Exercise instructions:
[1] In the big-O thread, list every expression that $f(x-k)$ is set equal to in the aligned derivation of Answer 1, in order.
[2] Write the next part of the big-O thread, picking up after its final sentence.

Selected text:

Is there a function $f(x)$ and a constant $k$ so that $f(x-k) \neq O(f(x))$?

Question

Is there a function $f(x)$ and a constant $k$ so that $f(x-k) \neq O(f(x))$?

If it exist, what is the function, and if it doesn't, what is the proof to that?

My intuition is that big O refers to the worst case, meaning worst x, so no constant should have a significant effect on the time complexity, but I'm not sure at all, and I'm struggling to write it formally.

Answer 1

As Christian Blatter commented, let $f(x)=e^{-x^2}$. Then $$ \begin{align} f(x-k) &=e^{-(x-k)^2}\\ &=e^{2kx-k^2}e^{-x^2}\\ &=e^{2kx-k^2}f(x) \end{align} $$ That is, for $k\gt0$, $\frac{f(x-k)}{f(x)}$ grows without bound as $x\to\infty$.

This means that $f(x-k)\not\in O(f(x))$.

Data excerpts:
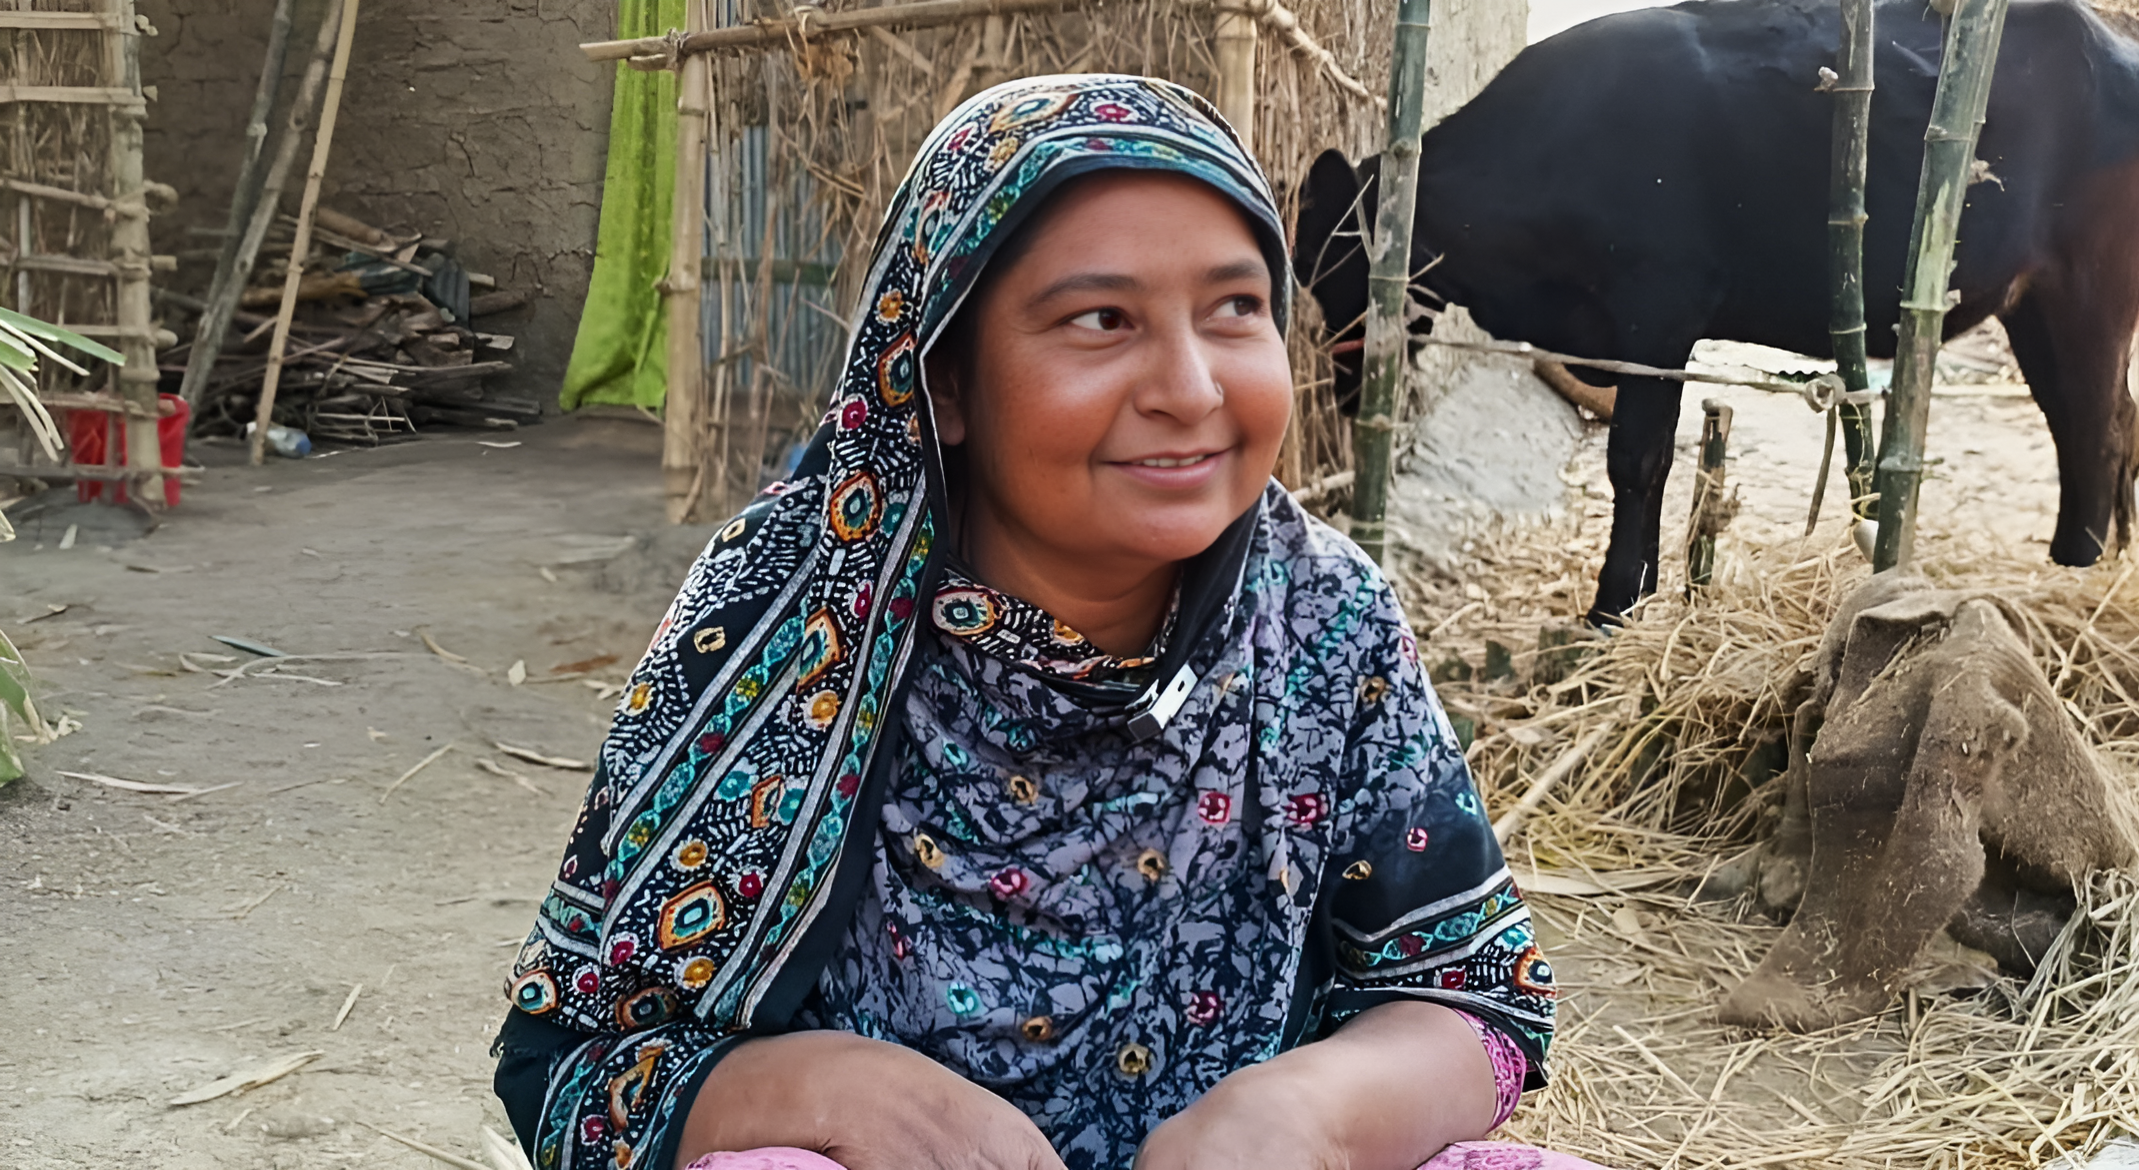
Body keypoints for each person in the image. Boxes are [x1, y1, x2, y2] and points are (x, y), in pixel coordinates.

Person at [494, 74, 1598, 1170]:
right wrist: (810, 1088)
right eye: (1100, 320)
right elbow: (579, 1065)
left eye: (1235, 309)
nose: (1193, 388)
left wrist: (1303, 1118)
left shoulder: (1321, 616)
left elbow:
---
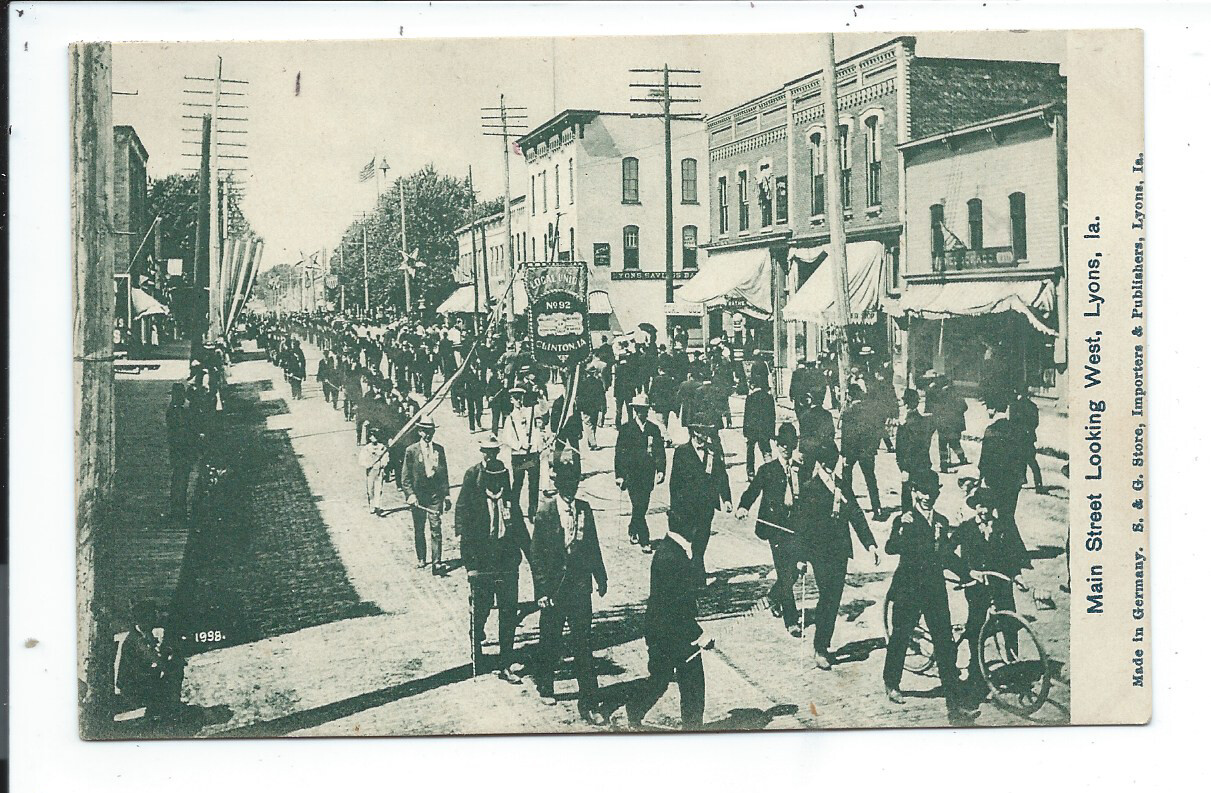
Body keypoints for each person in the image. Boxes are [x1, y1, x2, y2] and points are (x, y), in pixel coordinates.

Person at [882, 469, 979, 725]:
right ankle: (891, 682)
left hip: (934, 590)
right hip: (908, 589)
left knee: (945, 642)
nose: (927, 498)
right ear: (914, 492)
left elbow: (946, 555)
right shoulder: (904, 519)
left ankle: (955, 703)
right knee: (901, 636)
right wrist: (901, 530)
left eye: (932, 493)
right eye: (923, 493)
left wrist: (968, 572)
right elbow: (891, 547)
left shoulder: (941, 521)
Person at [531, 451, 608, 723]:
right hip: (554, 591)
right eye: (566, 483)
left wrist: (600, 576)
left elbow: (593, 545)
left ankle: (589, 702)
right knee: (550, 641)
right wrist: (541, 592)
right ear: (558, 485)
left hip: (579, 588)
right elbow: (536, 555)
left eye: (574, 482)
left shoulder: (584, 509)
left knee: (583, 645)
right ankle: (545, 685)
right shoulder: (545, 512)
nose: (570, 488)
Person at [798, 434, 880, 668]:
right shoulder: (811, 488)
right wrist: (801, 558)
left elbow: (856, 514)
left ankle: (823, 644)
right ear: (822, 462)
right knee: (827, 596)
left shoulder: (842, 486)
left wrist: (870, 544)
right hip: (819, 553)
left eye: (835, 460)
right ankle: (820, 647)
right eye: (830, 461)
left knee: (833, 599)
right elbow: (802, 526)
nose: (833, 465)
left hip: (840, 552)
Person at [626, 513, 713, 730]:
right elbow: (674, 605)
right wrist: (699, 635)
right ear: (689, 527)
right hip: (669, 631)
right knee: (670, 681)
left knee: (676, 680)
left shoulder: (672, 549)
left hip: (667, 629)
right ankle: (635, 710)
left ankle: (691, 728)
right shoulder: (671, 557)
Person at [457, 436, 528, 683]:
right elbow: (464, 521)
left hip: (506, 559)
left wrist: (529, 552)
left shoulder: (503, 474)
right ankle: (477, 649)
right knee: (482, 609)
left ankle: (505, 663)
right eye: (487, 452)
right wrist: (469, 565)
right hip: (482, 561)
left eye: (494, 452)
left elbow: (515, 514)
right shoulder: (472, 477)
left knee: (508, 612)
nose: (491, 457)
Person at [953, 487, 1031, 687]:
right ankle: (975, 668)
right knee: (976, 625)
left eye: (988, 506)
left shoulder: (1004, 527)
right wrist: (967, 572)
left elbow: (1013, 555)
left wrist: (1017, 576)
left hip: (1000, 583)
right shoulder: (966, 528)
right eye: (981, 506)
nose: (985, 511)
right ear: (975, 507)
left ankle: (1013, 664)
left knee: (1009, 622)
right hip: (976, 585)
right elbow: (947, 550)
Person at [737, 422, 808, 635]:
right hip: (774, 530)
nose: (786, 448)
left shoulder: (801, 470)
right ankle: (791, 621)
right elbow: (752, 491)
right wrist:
* * *
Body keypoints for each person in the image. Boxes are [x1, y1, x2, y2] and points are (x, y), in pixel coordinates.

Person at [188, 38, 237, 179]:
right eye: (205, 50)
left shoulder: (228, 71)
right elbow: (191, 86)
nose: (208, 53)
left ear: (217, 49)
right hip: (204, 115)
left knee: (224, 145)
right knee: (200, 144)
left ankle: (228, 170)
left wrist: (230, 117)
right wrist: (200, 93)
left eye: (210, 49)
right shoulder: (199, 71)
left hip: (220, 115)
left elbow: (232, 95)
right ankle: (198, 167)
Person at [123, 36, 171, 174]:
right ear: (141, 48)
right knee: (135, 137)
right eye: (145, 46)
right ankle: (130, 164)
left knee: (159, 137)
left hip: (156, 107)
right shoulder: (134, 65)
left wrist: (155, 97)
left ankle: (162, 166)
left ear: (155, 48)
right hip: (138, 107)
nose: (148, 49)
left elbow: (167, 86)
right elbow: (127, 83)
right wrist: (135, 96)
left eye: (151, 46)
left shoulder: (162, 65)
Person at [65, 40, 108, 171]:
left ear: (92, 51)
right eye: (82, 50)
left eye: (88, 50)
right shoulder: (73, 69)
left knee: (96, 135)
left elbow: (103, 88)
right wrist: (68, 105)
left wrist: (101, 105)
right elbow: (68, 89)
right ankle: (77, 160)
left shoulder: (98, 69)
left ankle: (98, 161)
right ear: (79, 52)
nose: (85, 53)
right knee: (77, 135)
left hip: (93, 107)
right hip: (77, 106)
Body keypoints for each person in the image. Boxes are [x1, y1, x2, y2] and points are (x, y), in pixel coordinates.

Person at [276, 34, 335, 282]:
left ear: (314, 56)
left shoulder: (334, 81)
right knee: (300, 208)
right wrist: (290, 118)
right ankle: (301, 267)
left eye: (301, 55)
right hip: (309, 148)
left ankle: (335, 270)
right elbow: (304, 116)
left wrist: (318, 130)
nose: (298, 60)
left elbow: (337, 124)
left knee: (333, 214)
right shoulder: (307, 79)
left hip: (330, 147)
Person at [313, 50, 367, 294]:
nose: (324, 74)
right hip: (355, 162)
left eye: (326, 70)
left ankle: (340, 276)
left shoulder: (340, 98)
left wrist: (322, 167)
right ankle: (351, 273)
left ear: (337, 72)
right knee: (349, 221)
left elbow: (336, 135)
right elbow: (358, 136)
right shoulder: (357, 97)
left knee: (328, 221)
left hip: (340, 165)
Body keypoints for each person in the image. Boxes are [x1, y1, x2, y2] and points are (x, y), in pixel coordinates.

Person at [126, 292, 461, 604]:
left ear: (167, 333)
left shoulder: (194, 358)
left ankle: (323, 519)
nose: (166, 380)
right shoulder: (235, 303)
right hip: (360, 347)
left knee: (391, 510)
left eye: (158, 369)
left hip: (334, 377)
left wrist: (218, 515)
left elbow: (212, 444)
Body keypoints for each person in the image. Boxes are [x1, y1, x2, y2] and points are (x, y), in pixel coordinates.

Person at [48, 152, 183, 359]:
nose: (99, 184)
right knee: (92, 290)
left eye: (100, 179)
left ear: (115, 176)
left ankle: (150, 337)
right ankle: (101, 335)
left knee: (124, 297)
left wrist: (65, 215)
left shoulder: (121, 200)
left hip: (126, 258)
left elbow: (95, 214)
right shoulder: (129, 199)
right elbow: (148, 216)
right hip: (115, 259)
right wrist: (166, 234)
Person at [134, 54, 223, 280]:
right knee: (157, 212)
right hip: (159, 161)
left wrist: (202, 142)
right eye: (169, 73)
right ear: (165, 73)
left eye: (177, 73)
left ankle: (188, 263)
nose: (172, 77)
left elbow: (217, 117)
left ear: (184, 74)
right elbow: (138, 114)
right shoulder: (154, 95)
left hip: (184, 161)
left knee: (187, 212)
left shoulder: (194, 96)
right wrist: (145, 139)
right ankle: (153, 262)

Answers to the problems:
[1]
1. $e^{-(x-k)^2}$
2. $e^{2kx-k^2}e^{-x^2}$
3. $e^{2kx-k^2}f(x)$

[2]
Answer 2

I got an idea, would love some verification:

I will prove that no such function exist and that for any function $f(x-k)=O(f(x))$.

• To prove that, I will use proof by contradiction assuming that there is a function that for $f(x-k)\neq O(f(x))$ does hold.
• There for $\lim \frac{f(x-k)}{f(x)}=\infty$
• $\lim f(x)=\lim f(x-k)$
• If so, then $\lim \frac{f(x-k)}{f(x)}=\frac{\lim f(x-k)}{\lim f(x)}=1$, in contradiction to our assumption that $f(x-k)\neq O(f(x))\Leftrightarrow \lim \frac{f(x-k)}{f(x)}=\infty$.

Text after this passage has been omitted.